The decisive factor: Gasoline- or diesel-powered buses could easily alter
their routes; but trackless trolleys could not.
   
But many will attest the trolleys were fun while they lasted. Well, perhaps
not fun, but they were quiet, comfortable and efficient. About their only
mechanical weakness was that the trolley occasionally would slip its wire.
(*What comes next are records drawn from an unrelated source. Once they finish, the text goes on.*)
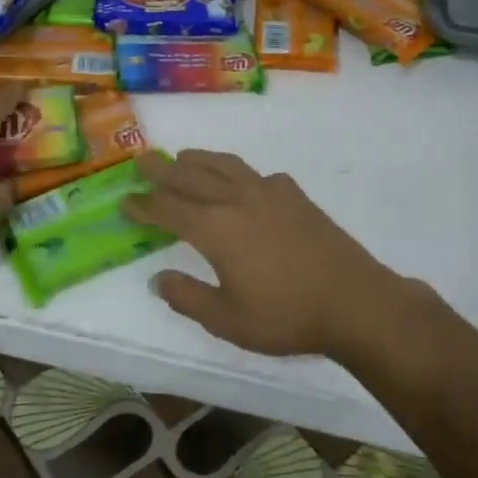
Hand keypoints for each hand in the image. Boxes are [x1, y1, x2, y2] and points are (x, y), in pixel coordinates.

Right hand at [123, 150, 401, 357]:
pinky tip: (244, 183)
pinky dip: (240, 173)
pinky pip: (258, 174)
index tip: (124, 200)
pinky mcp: (296, 196)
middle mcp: (237, 200)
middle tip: (142, 160)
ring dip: (199, 159)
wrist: (353, 300)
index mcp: (215, 228)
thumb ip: (188, 298)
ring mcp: (269, 193)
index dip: (143, 205)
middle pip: (191, 176)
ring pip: (225, 165)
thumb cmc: (286, 315)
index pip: (168, 209)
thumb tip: (158, 279)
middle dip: (163, 169)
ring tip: (183, 156)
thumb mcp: (227, 320)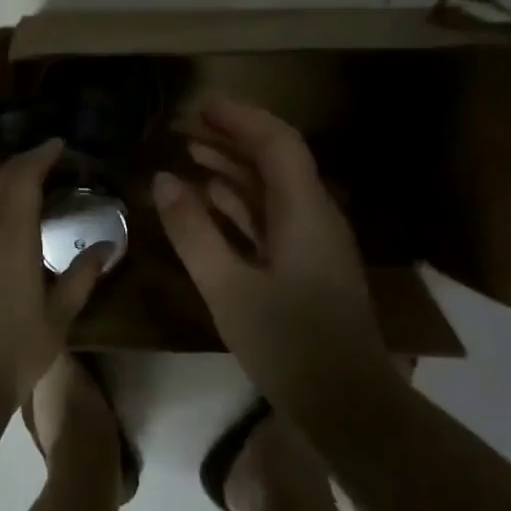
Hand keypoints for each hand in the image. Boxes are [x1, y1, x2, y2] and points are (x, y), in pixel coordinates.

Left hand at [0, 139, 112, 404]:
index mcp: (11, 240)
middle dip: (22, 163)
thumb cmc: (15, 352)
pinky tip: (6, 219)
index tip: (59, 144)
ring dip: (4, 182)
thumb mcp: (59, 317)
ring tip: (30, 181)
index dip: (40, 157)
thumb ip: (82, 277)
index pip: (22, 181)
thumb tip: (107, 248)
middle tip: (48, 157)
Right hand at [153, 99, 393, 400]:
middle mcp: (315, 215)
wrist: (347, 403)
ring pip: (272, 188)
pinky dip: (240, 201)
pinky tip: (210, 198)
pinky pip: (271, 217)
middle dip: (232, 137)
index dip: (241, 118)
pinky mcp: (306, 265)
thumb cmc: (287, 343)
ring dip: (233, 167)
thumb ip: (193, 230)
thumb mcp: (227, 287)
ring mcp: (313, 242)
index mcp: (304, 211)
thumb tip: (163, 178)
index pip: (278, 143)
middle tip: (185, 127)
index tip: (201, 106)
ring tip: (189, 153)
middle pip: (276, 160)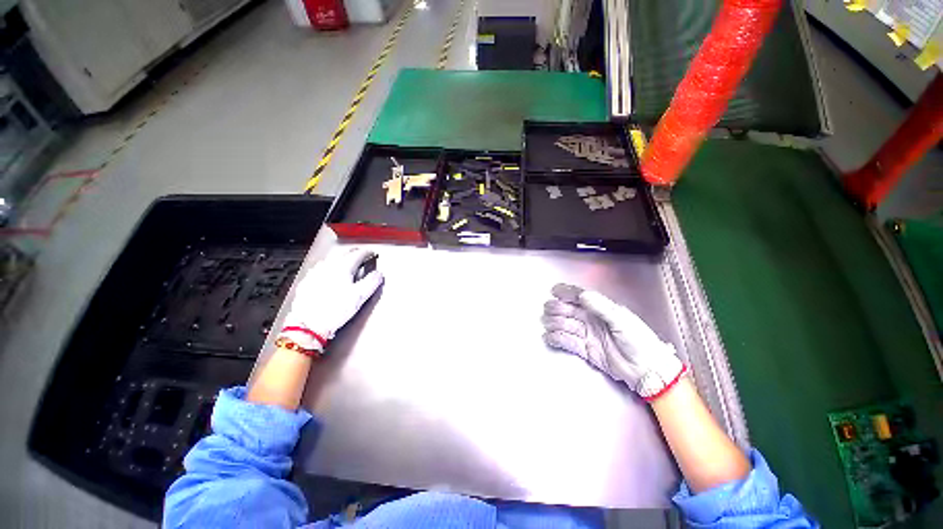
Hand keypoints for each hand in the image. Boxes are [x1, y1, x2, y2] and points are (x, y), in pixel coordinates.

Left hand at [279, 248, 383, 351]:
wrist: (308, 325)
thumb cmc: (333, 311)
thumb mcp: (360, 297)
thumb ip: (371, 282)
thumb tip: (378, 274)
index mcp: (342, 268)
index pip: (357, 254)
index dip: (367, 253)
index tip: (371, 253)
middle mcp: (328, 267)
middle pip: (342, 253)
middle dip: (353, 252)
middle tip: (360, 254)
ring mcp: (315, 274)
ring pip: (330, 259)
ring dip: (340, 257)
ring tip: (346, 261)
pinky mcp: (306, 283)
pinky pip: (318, 268)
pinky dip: (327, 266)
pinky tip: (327, 272)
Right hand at [541, 284, 685, 399]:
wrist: (647, 371)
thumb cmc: (639, 341)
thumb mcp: (622, 320)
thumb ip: (601, 307)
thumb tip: (583, 295)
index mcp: (601, 309)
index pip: (580, 297)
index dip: (566, 292)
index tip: (554, 290)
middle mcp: (592, 320)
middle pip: (569, 310)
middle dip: (557, 308)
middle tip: (549, 309)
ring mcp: (587, 335)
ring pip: (566, 325)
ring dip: (555, 322)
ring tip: (547, 323)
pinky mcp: (585, 350)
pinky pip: (568, 342)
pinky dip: (557, 339)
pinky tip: (549, 337)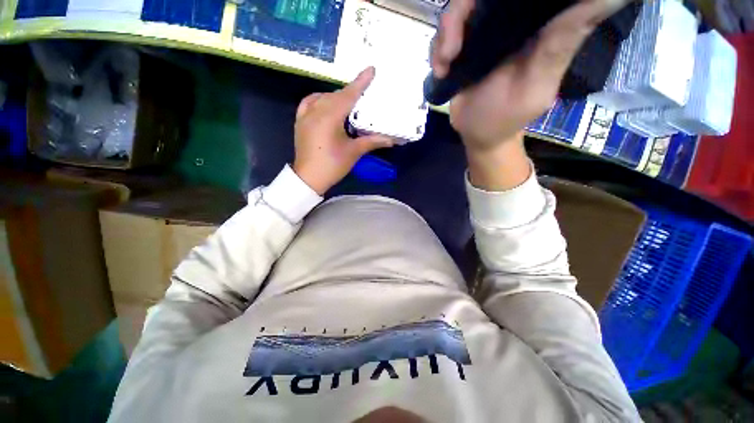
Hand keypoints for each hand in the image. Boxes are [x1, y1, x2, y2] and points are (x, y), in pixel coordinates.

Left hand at [293, 67, 393, 194]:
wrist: (309, 178)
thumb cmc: (333, 165)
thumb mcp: (354, 152)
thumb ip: (372, 141)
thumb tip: (392, 139)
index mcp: (330, 117)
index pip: (348, 95)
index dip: (361, 82)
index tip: (371, 69)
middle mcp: (316, 111)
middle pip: (336, 95)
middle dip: (351, 92)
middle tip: (364, 93)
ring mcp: (305, 115)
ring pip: (323, 98)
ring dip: (336, 97)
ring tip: (348, 102)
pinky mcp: (300, 122)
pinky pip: (309, 103)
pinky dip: (319, 99)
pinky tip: (325, 103)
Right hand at [432, 0, 626, 188]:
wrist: (476, 133)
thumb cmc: (506, 117)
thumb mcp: (537, 85)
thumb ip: (562, 43)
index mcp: (539, 24)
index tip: (491, 9)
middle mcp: (511, 19)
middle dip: (459, 15)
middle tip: (450, 52)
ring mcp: (483, 30)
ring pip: (459, 7)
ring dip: (445, 35)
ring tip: (444, 66)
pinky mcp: (463, 45)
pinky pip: (445, 32)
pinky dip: (436, 49)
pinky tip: (440, 70)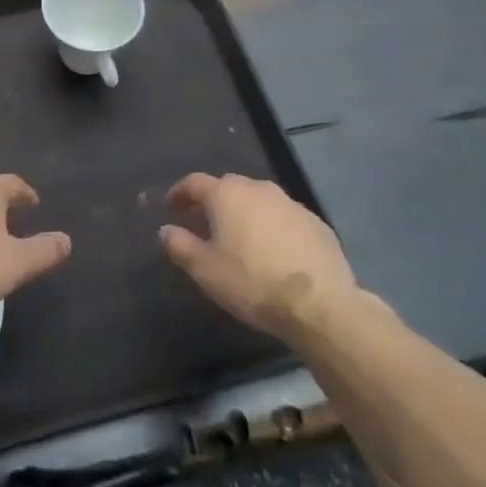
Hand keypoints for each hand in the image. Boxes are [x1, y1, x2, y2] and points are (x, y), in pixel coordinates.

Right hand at [160, 173, 357, 341]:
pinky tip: (275, 253)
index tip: (172, 207)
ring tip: (241, 239)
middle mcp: (257, 188)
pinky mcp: (316, 223)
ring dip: (246, 214)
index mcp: (226, 194)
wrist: (319, 303)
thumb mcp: (204, 269)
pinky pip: (285, 219)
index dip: (179, 193)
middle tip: (205, 223)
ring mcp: (290, 203)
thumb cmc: (251, 281)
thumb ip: (179, 245)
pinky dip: (274, 228)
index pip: (194, 183)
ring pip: (259, 201)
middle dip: (214, 202)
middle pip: (228, 187)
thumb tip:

When that happened, the driver would have to take hold of the overhead boom
and carefully guide it back onto the overhead wires.
   
Trackless trolleys were used by the Wilkes-Barre Traction Co. (later the
Wilkes-Barre Transit Co.) until the late 1950s, when the company switched to
an all internal combustion-engined bus fleet.
   
Trackless trolleys never made up the total bus fleet, however. The heavy,
clanging electric trolley cars were still in use on some runs until about
1950. Various communities, such as Nanticoke and Duryea, never saw the
trackless version in their confines, as was the plan early on.
   
The bus company used larger units for routes on the main streets, with
smaller ones for neighborhoods with tight turns. Trolley buses were painted
red and tan, while gasoline buses (also in two sizes) were green and tan. The
entire fleet eventually was replaced by conventional buses painted silver with
a green band around the middle.
   
It was only the Wilkes-Barre Traction Co. that used the trolleys. Martz,
under the name of White Transit Co., ran buses to South Wilkes-Barre and
Plymouth. White’s gasoline buses were painted brown on the bottom and white on
top. The Traction Company used its new, silver gasoline buses until shortly
after the Agnes flood of 1972, when the area’s bus system was transformed into
the public entity of today: the Luzerne County Transportation Authority.
   
And from where did the electricity that powered the trackless trolleys
come? The Wilkes-Barre Traction Co. produced its own, at a coal-burning plant
on North Washington Street. The company sold for heating purposes the
byproduct- steam- produced by its furnaces.
   
The trackless trolley routes were abandoned one by one in late 1958. The
final trackless coach, No. 838, made its final West Pittston run on Oct. 17,
1958.
   
The trolley was returned to the barn and switched off, silencing its
familiar “hummmm.”
   
At that moment, as was chronicled in the book “Wyoming Valley Trolleys,” by
Harold E. Cox, “The electric transit era in Wilkes-Barre had ended.”